Chairman Pushpa Kamal Dahal has been heavily censured at the fifth session of the Maoist extended central committee this week in Kathmandu for failing to stand up to the NC and not taking a firmer stand on republic. Dahal has compromised with dissidents by agreeing to insist on the declaration of republic as a precondition to elections.
The Maoists have concluded they will not perform very well in elections, and may have decided their best bet is to put impossible preconditions for polls just to keep the party together. Says political science professor Krishna Khanal: Party unity is important for them.
Unable to withstand the pressure of hardliners and with just 100 days to go for polls, the Maoist meeting is preoccupied with the possibility of an election defeat. A UML forecast, which many find credible, shows the Maoists may get just 10 percent of the seats in the first-past-the-post part of the election.
There is growing frustration within the party with the democratic experiment, admits ex-guerrilla commander Janardan Sharma (Prabhakar) who is in the dissident faction, time has come to develop a new policy.
Another central committee member, Netra Bikram Chand (Biplab) echoes the views of Maoists living in harsh conditions in camps: The peace process has achieved little, yet our leadership is wallowing in luxury and comfort.
Sharma, Chand and radicals lead by Mohan Baidya feel the peace process is flawed, it has weakened the Maoists and the gains of the revolution squandered. The party leadership is finding it hard to convince them to be patient at least till elections.

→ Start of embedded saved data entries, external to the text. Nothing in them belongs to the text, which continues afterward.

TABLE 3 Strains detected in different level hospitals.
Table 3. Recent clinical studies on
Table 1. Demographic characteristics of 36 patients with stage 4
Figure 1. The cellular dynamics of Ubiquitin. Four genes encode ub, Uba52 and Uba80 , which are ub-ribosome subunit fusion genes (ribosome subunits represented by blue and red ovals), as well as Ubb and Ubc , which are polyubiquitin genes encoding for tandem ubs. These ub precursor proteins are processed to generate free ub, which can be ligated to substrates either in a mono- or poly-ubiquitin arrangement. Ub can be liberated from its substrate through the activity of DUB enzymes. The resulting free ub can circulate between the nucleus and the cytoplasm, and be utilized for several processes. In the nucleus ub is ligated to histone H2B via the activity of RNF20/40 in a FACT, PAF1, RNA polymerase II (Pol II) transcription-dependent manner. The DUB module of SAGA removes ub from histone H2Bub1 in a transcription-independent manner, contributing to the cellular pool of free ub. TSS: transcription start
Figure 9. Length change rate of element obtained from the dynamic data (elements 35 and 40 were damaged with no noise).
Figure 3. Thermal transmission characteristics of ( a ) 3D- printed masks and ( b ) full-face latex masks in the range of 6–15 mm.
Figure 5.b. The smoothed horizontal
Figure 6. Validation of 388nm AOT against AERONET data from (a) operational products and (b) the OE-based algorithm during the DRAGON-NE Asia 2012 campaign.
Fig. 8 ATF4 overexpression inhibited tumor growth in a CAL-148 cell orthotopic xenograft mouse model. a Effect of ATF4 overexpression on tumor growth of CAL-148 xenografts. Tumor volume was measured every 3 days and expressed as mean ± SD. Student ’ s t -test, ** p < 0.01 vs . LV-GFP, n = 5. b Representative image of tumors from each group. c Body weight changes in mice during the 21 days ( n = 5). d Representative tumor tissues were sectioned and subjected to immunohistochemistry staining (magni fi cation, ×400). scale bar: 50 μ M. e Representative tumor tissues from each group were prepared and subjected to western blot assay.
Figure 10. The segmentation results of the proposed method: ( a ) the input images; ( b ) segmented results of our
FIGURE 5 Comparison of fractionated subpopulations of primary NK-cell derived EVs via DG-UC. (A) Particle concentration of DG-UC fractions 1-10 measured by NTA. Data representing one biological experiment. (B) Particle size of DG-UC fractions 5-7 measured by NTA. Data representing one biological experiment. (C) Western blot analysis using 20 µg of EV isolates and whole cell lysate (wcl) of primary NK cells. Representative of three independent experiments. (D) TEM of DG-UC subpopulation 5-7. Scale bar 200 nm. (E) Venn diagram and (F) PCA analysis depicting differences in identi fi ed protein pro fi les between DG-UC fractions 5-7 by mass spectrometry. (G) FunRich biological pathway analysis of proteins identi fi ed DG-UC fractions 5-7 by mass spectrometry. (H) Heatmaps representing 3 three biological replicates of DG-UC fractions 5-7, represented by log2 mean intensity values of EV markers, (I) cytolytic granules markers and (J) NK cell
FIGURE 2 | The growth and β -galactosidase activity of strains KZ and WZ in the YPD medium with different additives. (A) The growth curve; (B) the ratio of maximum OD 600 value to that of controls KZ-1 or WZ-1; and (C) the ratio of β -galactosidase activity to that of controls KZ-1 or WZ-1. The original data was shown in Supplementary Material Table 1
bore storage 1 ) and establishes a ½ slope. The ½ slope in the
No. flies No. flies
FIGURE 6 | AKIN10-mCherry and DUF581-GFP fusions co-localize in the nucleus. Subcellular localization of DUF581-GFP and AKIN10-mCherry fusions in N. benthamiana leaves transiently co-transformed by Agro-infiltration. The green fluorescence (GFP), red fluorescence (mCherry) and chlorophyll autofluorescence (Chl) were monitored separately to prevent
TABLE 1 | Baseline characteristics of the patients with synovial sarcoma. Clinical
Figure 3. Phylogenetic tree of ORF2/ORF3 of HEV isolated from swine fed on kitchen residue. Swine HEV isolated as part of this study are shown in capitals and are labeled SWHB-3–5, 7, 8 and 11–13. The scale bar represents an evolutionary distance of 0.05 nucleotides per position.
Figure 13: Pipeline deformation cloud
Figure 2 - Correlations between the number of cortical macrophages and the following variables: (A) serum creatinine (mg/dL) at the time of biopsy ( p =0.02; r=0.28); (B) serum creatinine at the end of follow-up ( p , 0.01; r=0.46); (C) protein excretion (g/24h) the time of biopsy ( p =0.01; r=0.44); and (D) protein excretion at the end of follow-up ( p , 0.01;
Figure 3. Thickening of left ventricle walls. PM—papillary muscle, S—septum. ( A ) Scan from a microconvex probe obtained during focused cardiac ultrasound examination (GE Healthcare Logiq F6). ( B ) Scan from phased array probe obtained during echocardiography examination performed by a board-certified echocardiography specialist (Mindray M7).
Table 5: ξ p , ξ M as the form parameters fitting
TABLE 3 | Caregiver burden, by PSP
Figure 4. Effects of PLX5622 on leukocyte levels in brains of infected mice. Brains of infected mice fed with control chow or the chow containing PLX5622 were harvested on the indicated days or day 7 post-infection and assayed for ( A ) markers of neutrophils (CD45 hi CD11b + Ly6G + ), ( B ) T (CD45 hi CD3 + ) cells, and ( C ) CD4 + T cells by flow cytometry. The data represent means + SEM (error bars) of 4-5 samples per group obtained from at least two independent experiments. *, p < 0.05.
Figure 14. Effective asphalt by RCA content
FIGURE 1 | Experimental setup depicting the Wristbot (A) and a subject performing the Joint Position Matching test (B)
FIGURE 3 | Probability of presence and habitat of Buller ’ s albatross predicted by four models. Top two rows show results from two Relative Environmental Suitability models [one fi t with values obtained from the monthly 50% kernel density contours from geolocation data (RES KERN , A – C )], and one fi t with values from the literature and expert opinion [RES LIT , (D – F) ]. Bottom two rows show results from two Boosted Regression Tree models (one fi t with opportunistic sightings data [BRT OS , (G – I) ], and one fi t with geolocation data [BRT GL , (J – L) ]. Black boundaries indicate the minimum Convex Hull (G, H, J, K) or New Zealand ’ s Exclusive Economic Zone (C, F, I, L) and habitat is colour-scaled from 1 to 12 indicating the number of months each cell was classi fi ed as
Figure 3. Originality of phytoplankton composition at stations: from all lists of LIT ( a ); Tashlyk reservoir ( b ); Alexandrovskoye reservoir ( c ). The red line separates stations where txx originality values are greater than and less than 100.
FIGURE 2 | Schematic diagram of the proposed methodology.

A large section of the Maoists cadre believe that they have been betrayed by the other parties, explains analyst Shyam Shrestha, and both factions of the Maoists know their support base in the population has been eroded.
Even if the rift is not as serious as some make it out to be, the Maoists may come out of their meeting next week with a hardline approach. The irony is that an avowed republican party is converging with the monarchy which doesn\'t want polls either.
Barsha Man Pun (Ananta) who belongs to the pragmatic section of the Maoist leadership says his party is totally committed to the polls. We want elections, that is what we fought for. But we are launching a movement for republic and proportional electoral system in our campaigning.